Il liberalismo non è una teoria chiusa ferma, immutabile, una dottrina che si tratta di imparare, perché il liberalismo non ha un testo fondamentale (io vi ho citato tre o quattro autori importanti, ma per comodità di discorso ne ho tralasciati altri). Nel liberalismo non c’è un interprete ufficiale: per il marxismo c’è il partito, per la chiesa c’è il Pontefice. Ma se noi ripercorriamo questa storia lunga e secolare noi vediamo che il liberalismo cambia secondo i tempi. Cambia i suoi contenuti, cambia i suoi problemi: nella storia plurisecolare del liberalismo esistono sempre dei momenti di discontinuità nella continuità.

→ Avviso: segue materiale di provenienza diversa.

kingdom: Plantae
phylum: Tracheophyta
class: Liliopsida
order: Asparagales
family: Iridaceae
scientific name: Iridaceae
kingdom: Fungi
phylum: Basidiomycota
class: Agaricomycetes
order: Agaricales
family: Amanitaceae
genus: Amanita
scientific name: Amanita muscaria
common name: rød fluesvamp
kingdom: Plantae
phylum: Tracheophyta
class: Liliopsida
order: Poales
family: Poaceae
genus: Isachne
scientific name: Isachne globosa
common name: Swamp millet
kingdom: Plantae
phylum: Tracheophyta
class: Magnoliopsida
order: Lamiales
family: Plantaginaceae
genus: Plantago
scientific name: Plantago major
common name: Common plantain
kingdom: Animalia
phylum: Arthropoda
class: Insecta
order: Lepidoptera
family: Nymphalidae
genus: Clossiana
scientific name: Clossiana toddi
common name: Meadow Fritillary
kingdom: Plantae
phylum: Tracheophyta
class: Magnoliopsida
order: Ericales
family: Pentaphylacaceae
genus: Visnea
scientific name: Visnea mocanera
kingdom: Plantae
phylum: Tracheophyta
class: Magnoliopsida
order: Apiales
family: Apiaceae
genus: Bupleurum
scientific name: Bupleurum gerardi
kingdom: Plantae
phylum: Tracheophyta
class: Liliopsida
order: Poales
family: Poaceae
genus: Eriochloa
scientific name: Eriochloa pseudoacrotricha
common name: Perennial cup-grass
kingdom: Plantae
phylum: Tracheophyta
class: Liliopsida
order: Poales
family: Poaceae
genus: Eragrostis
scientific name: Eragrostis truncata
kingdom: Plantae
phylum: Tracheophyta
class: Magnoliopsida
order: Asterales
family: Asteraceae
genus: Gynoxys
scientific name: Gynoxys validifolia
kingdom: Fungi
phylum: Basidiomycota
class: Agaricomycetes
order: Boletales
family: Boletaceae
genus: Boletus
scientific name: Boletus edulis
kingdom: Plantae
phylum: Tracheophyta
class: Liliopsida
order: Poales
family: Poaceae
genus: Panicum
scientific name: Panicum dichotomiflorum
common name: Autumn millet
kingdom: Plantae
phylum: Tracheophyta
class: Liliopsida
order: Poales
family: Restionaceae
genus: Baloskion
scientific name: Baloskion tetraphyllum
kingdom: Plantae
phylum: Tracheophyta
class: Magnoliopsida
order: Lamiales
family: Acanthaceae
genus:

Questo cambiamento non è per opportunismo, ma è dovuto al fatto che muta l’avversario del liberalismo. Il vero avversario del liberalismo è il dispotismo, ma nei secoli il volto del dispotismo cambia. Quindi abbiamo grandi stagioni liberali: la prima nel Settecento quando il liberalismo aveva come nemico, come avversario, l’assolutismo e il primo a stabilire le coordinate necessarie per questa battaglia fu John Locke. Il secondo avversario era una certa concezione della democrazia egualitaria e livellatrice nell’Ottocento, qui la risposta ci è venuta da un pensatore che si chiama Alexis de Tocqueville. La terza sfida al liberalismo è nel nostro secolo: il totalitarismo. E quindi il liberalismo ha dovuto rinnovare i suoi contenuti, i suoi temi proprio nel suo scontro con questa realtà ignota nel passato. Contro il totalitarismo forte abbiamo le stupende pagine di Hannah Arenot. Contro un totalitarismo più debole, che si ispira al socialismo, abbiamo le pagine di Friedrich von Hayek.

Se io dovessi riassumere rapidamente in due battute, in uno slogan, in cosa consiste il liberalismo direi: il liberalismo è stato sempre una risposta alla sfida dei propri tempi. Ed è in questa chiave che noi abbiamo pensato a questo convegno. In questo convegno e in questa sede non vogliamo, come io ho fatto, ma a scopo meramente introduttivo, celebrare il nostro passato: veniamo da lontano, ma la tradizione non basta. No, noi siamo dei liberali e, se il liberalismo è una risposta a una sfida, proprio in quanto liberali vogliamo rispondere alla sfida del nostro tempo. Il liberalismo è una teoria empirica da un lato perché realistica, ma che ha anche dei valori, perché non accetta una realtà così. E’ una teoria critico-pratica del presente. A questo noi vogliamo ispirarci, perché non dobbiamo dimenticarci che il dispotismo è sempre dietro l’angolo. Il liberalismo non ha mai conosciuto momenti sicuri per la sua vittoria. Abbiamo visto in questi ultimi anni il panorama sociale-politico affollarsi di nuovi soggetti, le fondazioni e le authority di cui parleranno i relatori. Ma insisto sulla parola: nel suo senso forte io l’ho trovata in Montesquieu ma l’ho ritrovata anche in Humboldt.
Con questo seminario vogliamo guardare al futuro e non limitarci a celebrare il nostro passato.